It is about polarising power and polarisability.

The metal ion gives away an e-, but since it is +ve it will attract that e- back - the smaller it is, the more attractive to e- it is.

The non-metal gains... -ve... struggles to hold onto e- (weakly attracts e-)... blah blah blah.
Original post by sed.sa
Lattice enthalpy values can be obtained from Born-Haber cycles and by calculations based on a perfect ionic model. Which compound shows the greatest percentage difference between these two values? (1) A CsF B CsI C LiF D LiI
the answer is D but am not sure why

At A level, the biggest differences between the theoretical and experimental lattice enthalpies are always seen in cases where the cation is small and polarising and the anion is large and polarisable.
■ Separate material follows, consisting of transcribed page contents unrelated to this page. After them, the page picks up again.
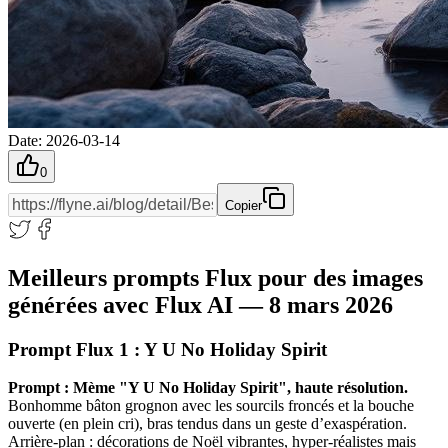
Date
:
2026-03-14
0
Copier
Meilleurs prompts Flux pour des images
générées avec Flux AI — 8 mars 2026
Prompt Flux 1 : Y U No Holiday Spirit
Prompt :
Mème "Y U No Holiday Spirit", haute résolution.
Bonhomme bâton grognon avec les sourcils froncés et la bouche
ouverte (en plein cri), bras tendus dans un geste d’exaspération.
Arrière-plan : décorations de Noël vibrantes, hyper-réalistes mais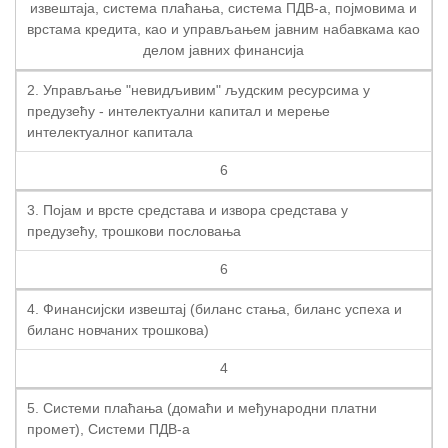
извештаја, система плаћања, система ПДВ-а, појмовима и
врстама кредита, као и управљањем јавним набавкама као
делом јавних финансија
2. Управљање "невидљивим" људским ресурсима у
предузећу - интелектуални капитал и мерење
интелектуалног капитала
6
3. Појам и врсте средстава и извора средстава у
предузећу, трошкови пословања
6
4. Финансијски извештај (биланс стања, биланс успеха и
биланс новчаних трошкова)
4
5. Системи плаћања (домаћи и међународни платни
промет), Системи ПДВ-а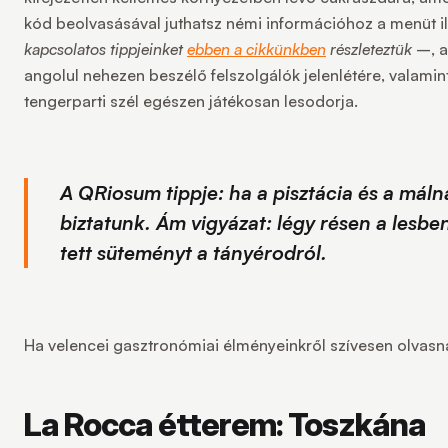
kód beolvasásával juthatsz némi információhoz a menüt il
kapcsolatos tippjeinket
ebben a cikkünkben
részleteztük
–, a
angolul nehezen beszélő felszolgálók jelenlétére, valamint
tengerparti szél egészen játékosan lesodorja.
A QRiosum tippje:
ha a pisztácia és a máln
biztatunk. Ám vigyázat: légy résen a lesben
tett süteményt a tányérodról.
Ha velencei gasztronómiai élményeinkről szívesen olvas
La Rocca étterem: Toszkána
Remember the perfect ionic model used to estimate lattice enthalpies works under the assumption that there is no polarisation and so it fails to account for the bonding being strengthened by covalent character (indicated by having an experimental lattice enthalpy with a magnitude greater than that of the theoretical).

Li^+ is a small and very polarising cation and I^- is a large and very polarisable anion, so D would be the correct answer. You can convince yourself of this by locating both lithium and iodine on the periodic table and taking note of the periods they are on.

This means in reality, the lithium ions will significantly polarise the iodide ions and so the bonding will not be quite as described by the perfect ionic model.